Key Financial Metrics in Real Estate Investing


To properly evaluate a real estate deal it is important to understand the key financial metrics that are used when describing the projected performance of a deal. Investors often have a number of competing deals to analyze and in order to decide on the most appropriate investment, a good starting point is to look at how each deal is projected to perform.
Like anything else in the real estate investing world, these are just projections and reality may deviate significantly from the projections. However, real estate has shown to keep up with or perform better than inflation over time and is typically less volatile than the stock market.

Cash on Cash Return

Cash on Cash Return (CoC) is probably one of the first metrics that an investor should pay attention to. This metric is the projected annual return on the capital invested in the deal and is expressed as a percentage.
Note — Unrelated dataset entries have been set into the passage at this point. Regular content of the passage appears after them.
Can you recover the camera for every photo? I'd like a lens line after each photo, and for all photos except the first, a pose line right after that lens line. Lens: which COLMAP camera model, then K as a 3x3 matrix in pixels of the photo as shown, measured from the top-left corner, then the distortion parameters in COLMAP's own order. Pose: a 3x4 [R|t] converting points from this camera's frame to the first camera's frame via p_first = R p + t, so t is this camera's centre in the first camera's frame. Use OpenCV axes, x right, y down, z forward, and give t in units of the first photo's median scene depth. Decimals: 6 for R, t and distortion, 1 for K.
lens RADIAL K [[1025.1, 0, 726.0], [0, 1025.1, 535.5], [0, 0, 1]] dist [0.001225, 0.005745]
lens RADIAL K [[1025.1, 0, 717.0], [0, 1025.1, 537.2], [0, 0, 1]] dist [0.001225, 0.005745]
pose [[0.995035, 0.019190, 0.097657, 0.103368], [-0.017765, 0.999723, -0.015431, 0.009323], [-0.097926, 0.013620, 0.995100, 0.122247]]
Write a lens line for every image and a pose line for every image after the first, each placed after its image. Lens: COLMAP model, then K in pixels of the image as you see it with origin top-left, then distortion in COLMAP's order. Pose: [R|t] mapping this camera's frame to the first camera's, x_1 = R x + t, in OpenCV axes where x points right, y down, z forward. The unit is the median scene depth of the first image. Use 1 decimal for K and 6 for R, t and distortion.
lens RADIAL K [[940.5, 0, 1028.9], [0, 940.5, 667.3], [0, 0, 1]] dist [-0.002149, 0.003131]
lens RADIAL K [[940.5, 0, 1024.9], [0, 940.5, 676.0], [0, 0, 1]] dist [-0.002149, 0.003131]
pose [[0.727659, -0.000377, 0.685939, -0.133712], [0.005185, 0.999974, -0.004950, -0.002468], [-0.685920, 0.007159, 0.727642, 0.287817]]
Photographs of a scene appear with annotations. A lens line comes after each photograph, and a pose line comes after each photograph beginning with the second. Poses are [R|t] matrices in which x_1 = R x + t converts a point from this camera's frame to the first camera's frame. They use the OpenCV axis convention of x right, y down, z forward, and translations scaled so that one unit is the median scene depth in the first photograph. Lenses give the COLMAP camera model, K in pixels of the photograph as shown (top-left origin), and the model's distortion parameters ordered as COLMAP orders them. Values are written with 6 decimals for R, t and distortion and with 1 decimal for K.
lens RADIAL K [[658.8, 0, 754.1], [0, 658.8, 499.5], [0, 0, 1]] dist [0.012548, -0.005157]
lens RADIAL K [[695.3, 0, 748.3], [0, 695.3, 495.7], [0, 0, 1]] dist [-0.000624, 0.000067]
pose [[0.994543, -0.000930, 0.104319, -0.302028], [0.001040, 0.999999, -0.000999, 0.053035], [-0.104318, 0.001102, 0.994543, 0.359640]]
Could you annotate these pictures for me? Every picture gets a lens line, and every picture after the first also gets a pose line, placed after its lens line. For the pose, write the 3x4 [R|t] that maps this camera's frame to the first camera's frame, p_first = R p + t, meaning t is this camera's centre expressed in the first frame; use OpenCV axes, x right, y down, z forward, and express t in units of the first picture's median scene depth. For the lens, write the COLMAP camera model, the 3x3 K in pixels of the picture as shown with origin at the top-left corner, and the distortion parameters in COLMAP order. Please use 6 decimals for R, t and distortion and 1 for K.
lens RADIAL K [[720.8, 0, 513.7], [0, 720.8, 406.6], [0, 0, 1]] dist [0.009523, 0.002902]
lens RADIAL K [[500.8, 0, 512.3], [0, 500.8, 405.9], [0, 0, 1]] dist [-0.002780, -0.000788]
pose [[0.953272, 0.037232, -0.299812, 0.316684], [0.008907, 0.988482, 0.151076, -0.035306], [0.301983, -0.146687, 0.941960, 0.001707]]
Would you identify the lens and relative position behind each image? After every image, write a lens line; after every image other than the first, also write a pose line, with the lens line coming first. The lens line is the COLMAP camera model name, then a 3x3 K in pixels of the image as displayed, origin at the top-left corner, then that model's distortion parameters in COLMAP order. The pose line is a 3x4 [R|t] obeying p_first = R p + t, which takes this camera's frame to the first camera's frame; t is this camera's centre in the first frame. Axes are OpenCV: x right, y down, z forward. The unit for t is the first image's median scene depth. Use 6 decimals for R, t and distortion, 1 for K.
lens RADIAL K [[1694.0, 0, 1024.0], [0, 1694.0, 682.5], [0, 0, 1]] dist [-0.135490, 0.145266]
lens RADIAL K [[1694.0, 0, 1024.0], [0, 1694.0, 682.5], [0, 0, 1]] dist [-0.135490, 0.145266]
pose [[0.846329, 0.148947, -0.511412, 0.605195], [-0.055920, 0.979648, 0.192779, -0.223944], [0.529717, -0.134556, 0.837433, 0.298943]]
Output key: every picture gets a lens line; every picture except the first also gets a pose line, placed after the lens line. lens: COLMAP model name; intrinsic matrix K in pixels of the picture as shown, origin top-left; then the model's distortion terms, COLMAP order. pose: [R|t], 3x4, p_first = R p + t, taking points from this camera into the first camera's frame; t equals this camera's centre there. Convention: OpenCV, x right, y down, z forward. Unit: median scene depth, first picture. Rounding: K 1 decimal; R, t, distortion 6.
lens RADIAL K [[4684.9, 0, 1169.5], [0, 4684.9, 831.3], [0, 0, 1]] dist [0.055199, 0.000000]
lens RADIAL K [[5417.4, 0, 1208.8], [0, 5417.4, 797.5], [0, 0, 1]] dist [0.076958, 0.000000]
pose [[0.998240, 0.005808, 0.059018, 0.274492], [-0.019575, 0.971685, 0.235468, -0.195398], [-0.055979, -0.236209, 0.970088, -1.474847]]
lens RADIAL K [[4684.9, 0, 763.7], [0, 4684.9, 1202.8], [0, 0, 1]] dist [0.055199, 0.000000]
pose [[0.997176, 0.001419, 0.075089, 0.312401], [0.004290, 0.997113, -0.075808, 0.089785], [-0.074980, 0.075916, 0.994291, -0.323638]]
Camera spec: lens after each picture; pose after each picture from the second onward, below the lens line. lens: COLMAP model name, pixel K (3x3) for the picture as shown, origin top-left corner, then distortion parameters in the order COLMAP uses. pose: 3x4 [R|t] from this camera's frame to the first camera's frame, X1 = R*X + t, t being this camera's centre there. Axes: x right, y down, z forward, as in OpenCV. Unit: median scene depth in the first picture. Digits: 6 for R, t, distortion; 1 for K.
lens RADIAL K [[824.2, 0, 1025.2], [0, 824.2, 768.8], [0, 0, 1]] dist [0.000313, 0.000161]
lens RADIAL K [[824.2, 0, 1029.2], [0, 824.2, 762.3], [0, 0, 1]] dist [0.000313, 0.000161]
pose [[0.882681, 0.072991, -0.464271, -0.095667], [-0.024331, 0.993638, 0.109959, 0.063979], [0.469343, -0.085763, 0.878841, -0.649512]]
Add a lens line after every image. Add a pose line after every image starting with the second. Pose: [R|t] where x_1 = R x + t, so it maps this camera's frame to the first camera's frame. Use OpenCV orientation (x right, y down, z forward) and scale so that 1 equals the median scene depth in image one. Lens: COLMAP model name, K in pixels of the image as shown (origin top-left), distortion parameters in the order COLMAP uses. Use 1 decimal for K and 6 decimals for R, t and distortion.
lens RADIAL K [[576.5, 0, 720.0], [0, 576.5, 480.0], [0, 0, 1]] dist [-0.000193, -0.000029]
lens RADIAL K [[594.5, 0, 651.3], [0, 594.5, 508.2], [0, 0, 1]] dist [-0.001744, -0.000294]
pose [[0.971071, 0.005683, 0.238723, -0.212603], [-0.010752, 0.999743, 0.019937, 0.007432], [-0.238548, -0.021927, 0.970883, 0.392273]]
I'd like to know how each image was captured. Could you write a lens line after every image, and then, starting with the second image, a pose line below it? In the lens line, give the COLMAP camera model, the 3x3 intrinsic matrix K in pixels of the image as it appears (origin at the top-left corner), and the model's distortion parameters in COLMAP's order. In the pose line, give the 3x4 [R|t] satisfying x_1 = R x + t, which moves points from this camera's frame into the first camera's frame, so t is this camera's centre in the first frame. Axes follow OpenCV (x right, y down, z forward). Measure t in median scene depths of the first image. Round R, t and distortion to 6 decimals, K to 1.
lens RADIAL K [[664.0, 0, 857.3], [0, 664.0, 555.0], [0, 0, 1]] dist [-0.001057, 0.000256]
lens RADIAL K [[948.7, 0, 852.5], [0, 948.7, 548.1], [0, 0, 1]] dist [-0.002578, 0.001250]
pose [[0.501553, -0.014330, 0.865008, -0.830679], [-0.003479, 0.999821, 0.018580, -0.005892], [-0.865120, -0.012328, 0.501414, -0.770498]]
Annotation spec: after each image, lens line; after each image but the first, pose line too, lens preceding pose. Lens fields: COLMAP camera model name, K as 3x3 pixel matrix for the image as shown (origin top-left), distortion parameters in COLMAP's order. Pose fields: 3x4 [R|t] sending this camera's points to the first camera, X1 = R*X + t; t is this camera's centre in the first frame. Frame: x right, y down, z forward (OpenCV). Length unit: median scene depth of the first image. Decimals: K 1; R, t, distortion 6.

For example, if the investor has invested $100,000 into a deal and is earning $8,000 per year on that investment, then the CoC return is 8% annualized.

CoC is a good measure of how the deal will perform in the near-term. How does the return compare to alternative investments, such as safe investments in CDs and short term treasury bonds or more risky investments in startup companies or junk bonds? Investors have to decide if the risk-adjusted returns align with their goals.

Internal Rate of Return

The Internal Rate of Return (IRR) takes a series of cash-flow over a period of time and discounts them back to the present day. This formula can be used to compare different investments with irregular cash-flow to see how they compare. As money “today” is more valuable than in the future, a higher value is placed on cash-flow received sooner in the investment. So two investments with the same overall cash return may have different IRR if the returns are distributed differently.
IRR is a good way to compare two different investments.

Average Annual Rate of Return

Average Annual Rate (AAR) is just the average return of an investment over a set time period. If the investment is sold during the period, the gains from the sale are included in the AAR. This metric does not consider the time value of money like IRR does.

Equity Multiplier

Equity Multiplier when used to describe real estate investing is the project multiplication of the investor’s initial investment. If the investment is projected to double during the hold time, the equity multiplier is 2x.

Net Operating Income

Net Operating Income (NOI) is calculated by subtracting property expenses from the gross income. This metric excludes debt service, capital expenditures, and depreciation. 

Debt Service Coverage Ratio

Debt Service Coverage Ratio (DSCR) is the ratio between the NOI and annual debt payment. In other words, net operating income is divided by total debt service. Ideally, this should be 1.25 or higher, so there is plenty of income from the property to cover the debt service.

Capitalization RateThe Capitalization Rate (CAP) rate is calculated by dividing the NOI by the purchase price. So a $10,000 NOI and a $100,000 purchase price is a 10% CAP Rate. The CAP rate is an expression of what an investor is willing to pay for a given stream of income. A lower CAP rate means higher purchase prices.